_TASK STATEMENT_
Would you reproduce every one of the entries below, character for character?

>>>>

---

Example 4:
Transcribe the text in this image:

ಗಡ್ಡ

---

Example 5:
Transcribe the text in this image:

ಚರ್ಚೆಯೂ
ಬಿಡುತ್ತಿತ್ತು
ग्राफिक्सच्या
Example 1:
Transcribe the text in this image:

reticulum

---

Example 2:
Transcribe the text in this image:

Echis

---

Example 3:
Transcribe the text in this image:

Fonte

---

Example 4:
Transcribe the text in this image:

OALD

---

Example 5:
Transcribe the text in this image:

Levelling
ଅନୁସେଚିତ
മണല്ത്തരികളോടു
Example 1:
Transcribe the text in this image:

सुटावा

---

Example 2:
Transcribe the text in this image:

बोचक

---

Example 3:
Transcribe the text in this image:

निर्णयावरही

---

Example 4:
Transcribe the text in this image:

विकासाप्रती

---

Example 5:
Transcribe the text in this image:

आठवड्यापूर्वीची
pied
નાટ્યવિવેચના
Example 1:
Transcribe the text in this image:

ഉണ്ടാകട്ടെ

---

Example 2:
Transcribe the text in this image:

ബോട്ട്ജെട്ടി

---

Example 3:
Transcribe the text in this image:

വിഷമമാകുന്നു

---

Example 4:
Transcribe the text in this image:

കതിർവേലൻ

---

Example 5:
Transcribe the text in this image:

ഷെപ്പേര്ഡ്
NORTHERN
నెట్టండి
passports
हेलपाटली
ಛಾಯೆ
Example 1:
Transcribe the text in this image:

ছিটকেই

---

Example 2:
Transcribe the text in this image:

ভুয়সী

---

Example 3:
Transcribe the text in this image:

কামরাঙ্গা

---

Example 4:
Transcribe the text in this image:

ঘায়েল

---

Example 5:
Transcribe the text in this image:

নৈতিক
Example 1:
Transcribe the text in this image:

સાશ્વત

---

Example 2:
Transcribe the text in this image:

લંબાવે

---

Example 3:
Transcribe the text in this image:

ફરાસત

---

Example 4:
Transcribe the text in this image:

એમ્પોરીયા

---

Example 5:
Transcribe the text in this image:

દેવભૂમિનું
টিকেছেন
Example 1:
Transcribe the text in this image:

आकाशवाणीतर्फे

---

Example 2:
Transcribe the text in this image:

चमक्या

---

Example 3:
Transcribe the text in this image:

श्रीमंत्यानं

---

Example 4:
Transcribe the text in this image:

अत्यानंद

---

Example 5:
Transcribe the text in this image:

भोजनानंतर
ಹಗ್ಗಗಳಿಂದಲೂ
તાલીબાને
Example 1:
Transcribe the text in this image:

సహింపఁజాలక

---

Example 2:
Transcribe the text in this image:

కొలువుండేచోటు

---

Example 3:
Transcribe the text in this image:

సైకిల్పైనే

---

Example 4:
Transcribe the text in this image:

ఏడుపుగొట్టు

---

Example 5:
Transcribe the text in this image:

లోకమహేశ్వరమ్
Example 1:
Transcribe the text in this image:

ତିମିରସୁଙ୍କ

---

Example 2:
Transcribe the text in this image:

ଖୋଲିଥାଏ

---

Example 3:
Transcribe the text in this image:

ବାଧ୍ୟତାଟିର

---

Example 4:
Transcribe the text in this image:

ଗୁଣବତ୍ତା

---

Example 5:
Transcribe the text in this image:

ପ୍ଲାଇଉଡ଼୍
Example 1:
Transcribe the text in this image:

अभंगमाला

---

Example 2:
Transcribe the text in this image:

<<<<

_REPLY_
---

Example 4:
Transcribe the text in this image:

ಗಡ್ಡ

---

Example 5:
Transcribe the text in this image:

ಚರ್ಚೆಯೂ
ಬಿಡುತ್ತಿತ್ತು
ग्राफिक्सच्या
Example 1:
Transcribe the text in this image:

reticulum

---

Example 2:
Transcribe the text in this image:

Echis

---

Example 3:
Transcribe the text in this image:

Fonte

---

Example 4:
Transcribe the text in this image:

OALD

---

Example 5:
Transcribe the text in this image:

Levelling
ଅନୁସେଚିତ
മണല്ത്തരികളോടു
Example 1:
Transcribe the text in this image:

सुटावा

---

Example 2:
Transcribe the text in this image:

बोचक

---

Example 3:
Transcribe the text in this image:

निर्णयावरही

---

Example 4:
Transcribe the text in this image:

विकासाप्रती

---

Example 5:
Transcribe the text in this image:

आठवड्यापूर्वीची
pied
નાટ્યવિવેચના
Example 1:
Transcribe the text in this image:

ഉണ്ടാകട്ടെ

---

Example 2:
Transcribe the text in this image:

ബോട്ട്ജെട്ടി

---

Example 3:
Transcribe the text in this image:

വിഷമമാകുന്നു

---

Example 4:
Transcribe the text in this image:

കതിർവേലൻ

---

Example 5:
Transcribe the text in this image:

ഷെപ്പേര്ഡ്
NORTHERN
నెట్టండి
passports
हेलपाटली
ಛಾಯೆ
Example 1:
Transcribe the text in this image:

ছিটকেই

---

Example 2:
Transcribe the text in this image:

ভুয়সী

---

Example 3:
Transcribe the text in this image:

কামরাঙ্গা

---

Example 4:
Transcribe the text in this image:

ঘায়েল

---

Example 5:
Transcribe the text in this image:

নৈতিক
Example 1:
Transcribe the text in this image:

સાશ્વત

---

Example 2:
Transcribe the text in this image:

લંબાવે

---

Example 3:
Transcribe the text in this image:

ફરાસત

---

Example 4:
Transcribe the text in this image:

એમ્પોરીયા

---

Example 5:
Transcribe the text in this image:

દેવભૂમિનું
টিকেছেন
Example 1:
Transcribe the text in this image:

आकाशवाणीतर्फे

---

Example 2:
Transcribe the text in this image:

चमक्या

---

Example 3:
Transcribe the text in this image:

श्रीमंत्यानं

---

Example 4:
Transcribe the text in this image:

अत्यानंद

---

Example 5:
Transcribe the text in this image:

भोजनानंतर
ಹಗ್ಗಗಳಿಂದಲೂ
તાલીબાને
Example 1:
Transcribe the text in this image:

సహింపఁజాలక

---

Example 2:
Transcribe the text in this image:

కొలువుండేచోటు

---

Example 3:
Transcribe the text in this image:

సైకిల్పైనే

---

Example 4:
Transcribe the text in this image:

ఏడుపుగొట్టు

---

Example 5:
Transcribe the text in this image:

లోకమహేశ్వరమ్
Example 1:
Transcribe the text in this image:

ତିମିରସୁଙ୍କ

---

Example 2:
Transcribe the text in this image:

ଖୋଲିଥାଏ

---

Example 3:
Transcribe the text in this image:

ବାଧ୍ୟତାଟିର

---

Example 4:
Transcribe the text in this image:

ଗୁଣବତ୍ତା

---

Example 5:
Transcribe the text in this image:

ପ୍ଲାଇଉଡ଼୍
Example 1:
Transcribe the text in this image:

अभंगमाला

---

Example 2:
Transcribe the text in this image:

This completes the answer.